You are viewing a plain text version of this content. The canonical link for it is here.
Posted to users@pdfbox.apache.org by Vaishali Mahajan <va...@gmail.com> on 2023/03/20 05:40:05 UTC
PDF to Word Conversion
Hi,
Creating PDF to Word conversion application using PDFbox .net version.
Getting all text from pdf but without formatting. I want to Preserve the
formatting of text as well as all images from pdf to word files. Please
guide me.
Thanks
Re: PDF to Word Conversion
Posted by Tilman Hausherr <TH...@t-online.de>.
Hi,
There is no PDFBox .net version. There is some unofficial stuff from old
PDFBox versions.
There is no "formatting" in PDF like in HTML. Glyphs are put at
specified places, sometimes 1 character at a time.
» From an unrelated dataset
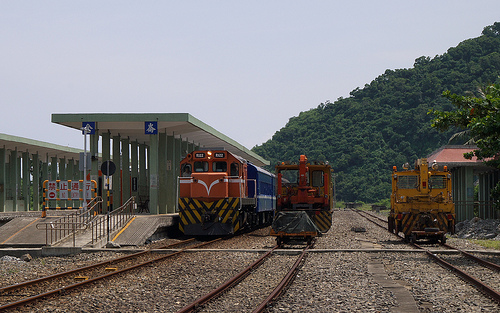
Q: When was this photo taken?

There are products that try to recreate paragraphs from this. Even
PDFBox tries this, but it's not perfect, see PDFText2HTML.java .
To get the images, see the ExtractImages.java and
PrintImageLocations.java . One would have to combine all this, and it
would still not look very close to a PDF.
Tilman
On 20.03.2023 06:40, Vaishali Mahajan wrote:
> Hi,
>
> Creating PDF to Word conversion application using PDFbox .net version.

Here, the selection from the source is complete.